[Saved data entries]

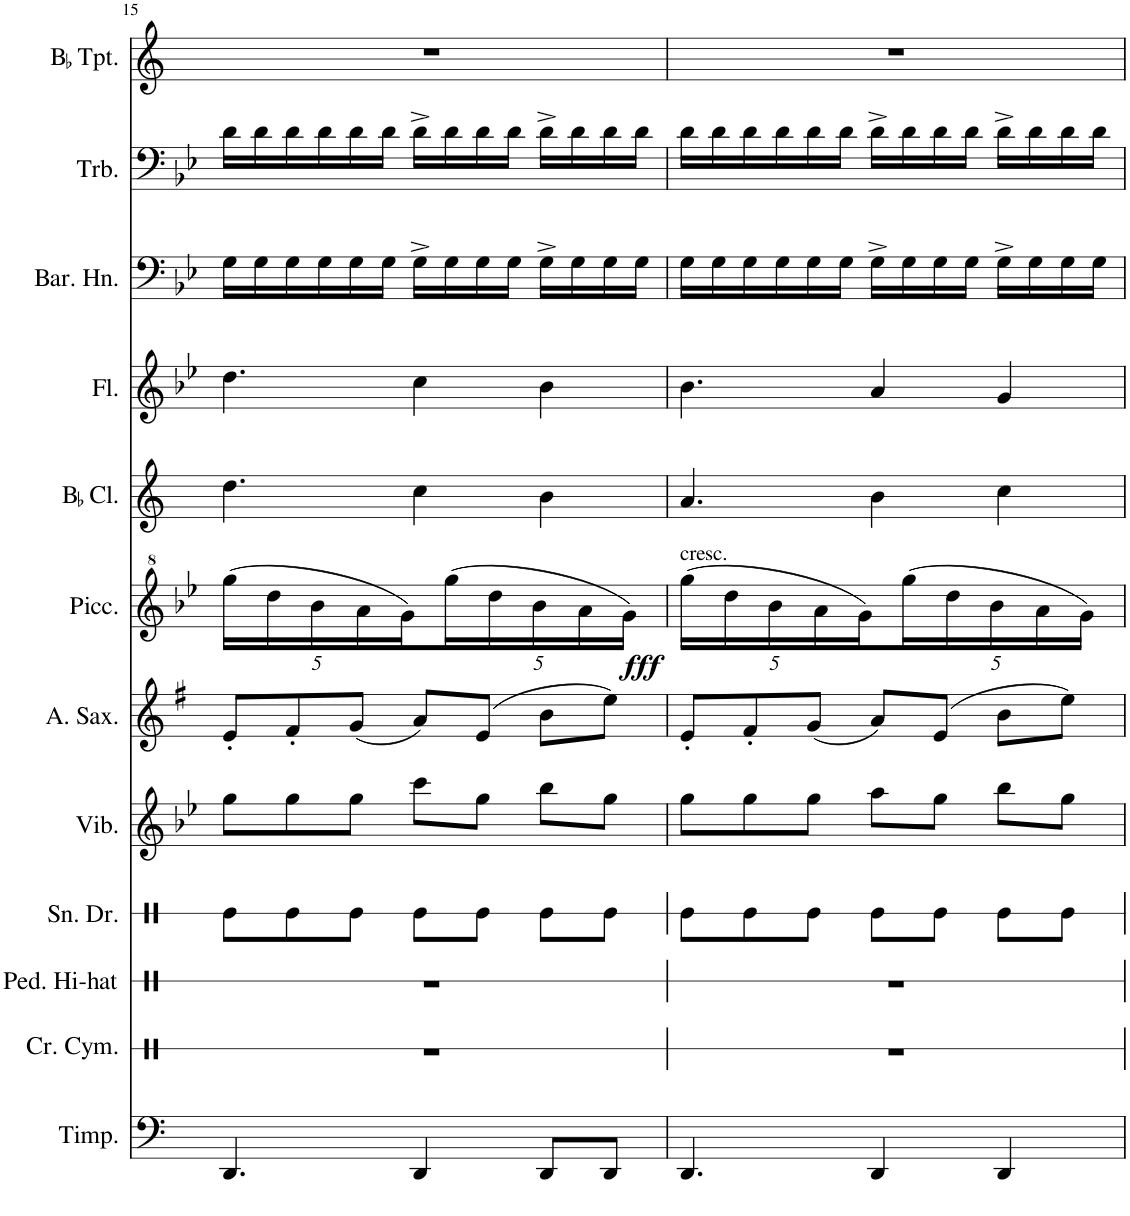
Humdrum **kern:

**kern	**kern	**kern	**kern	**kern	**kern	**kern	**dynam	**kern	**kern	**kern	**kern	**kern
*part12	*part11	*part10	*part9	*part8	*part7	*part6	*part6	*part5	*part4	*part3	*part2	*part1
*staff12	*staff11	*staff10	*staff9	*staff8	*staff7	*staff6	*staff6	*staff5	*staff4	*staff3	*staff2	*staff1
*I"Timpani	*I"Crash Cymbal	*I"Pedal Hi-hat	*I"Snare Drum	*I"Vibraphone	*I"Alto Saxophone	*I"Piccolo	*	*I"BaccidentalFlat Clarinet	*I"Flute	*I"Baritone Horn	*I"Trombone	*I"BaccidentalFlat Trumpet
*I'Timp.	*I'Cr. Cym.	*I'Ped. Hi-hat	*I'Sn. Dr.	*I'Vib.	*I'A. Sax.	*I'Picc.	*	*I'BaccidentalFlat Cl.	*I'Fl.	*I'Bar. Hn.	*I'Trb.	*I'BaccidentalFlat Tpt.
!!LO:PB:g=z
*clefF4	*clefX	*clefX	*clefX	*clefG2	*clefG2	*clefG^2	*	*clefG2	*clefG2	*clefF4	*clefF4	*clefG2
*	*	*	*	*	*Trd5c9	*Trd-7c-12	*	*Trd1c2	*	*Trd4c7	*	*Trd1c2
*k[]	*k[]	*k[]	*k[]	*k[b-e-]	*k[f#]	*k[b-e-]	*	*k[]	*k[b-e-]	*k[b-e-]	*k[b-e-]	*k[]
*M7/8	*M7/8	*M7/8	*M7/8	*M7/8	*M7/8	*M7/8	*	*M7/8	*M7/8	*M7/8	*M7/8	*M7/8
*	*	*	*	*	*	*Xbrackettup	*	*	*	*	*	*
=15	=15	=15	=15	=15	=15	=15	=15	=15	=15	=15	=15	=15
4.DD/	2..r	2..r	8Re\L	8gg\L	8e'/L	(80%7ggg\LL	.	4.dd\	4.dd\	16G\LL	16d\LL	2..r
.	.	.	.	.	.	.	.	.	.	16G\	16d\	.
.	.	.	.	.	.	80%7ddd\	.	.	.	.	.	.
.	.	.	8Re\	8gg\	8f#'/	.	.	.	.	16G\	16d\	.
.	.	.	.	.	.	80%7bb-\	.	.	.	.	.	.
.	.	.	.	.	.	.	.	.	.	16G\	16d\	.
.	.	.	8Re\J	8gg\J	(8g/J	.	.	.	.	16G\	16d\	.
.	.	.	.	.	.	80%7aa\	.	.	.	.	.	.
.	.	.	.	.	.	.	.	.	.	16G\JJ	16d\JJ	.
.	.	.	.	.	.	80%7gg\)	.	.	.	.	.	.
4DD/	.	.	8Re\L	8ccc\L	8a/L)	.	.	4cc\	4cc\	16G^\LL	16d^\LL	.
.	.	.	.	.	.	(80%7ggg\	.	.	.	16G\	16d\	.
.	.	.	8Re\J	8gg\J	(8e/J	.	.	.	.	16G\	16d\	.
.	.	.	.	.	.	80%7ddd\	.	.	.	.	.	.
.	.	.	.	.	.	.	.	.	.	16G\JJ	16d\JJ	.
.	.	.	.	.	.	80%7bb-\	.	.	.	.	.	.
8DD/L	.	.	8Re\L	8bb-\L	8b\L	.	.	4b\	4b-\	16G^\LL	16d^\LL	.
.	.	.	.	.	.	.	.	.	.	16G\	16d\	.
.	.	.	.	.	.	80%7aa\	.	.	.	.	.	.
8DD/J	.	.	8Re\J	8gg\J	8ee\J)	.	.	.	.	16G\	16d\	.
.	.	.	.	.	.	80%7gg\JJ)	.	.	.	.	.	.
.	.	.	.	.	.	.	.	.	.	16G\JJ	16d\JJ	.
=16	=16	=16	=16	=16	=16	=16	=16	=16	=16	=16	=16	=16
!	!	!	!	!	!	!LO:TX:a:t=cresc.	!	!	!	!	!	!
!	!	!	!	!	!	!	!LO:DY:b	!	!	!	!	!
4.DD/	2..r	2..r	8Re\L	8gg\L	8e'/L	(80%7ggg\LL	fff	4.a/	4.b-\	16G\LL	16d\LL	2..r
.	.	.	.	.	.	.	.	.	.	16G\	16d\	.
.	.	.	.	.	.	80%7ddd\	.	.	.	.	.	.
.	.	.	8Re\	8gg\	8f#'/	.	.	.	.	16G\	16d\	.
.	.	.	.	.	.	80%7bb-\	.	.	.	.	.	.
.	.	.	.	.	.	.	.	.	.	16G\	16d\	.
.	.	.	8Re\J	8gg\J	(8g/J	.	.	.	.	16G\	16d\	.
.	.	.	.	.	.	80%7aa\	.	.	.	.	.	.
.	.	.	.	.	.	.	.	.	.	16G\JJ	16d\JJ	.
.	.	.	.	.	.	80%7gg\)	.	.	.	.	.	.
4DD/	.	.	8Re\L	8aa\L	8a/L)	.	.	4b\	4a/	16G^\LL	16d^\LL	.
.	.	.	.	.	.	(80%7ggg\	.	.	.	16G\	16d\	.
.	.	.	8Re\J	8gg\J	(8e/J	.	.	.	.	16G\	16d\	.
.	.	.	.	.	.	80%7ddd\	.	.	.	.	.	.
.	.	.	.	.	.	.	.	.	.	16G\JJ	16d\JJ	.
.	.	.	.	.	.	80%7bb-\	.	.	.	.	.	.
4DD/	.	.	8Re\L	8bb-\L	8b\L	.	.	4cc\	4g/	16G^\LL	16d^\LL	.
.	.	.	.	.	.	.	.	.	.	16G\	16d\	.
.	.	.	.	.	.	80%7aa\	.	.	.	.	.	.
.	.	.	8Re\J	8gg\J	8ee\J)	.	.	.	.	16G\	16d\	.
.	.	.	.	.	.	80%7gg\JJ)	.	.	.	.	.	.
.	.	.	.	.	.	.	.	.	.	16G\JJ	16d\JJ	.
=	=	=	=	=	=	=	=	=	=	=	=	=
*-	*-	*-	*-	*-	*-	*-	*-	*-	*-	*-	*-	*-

Problem description –
State how many lines in the records above contain the string "kern", giving only the number.

Solution to the problem –
2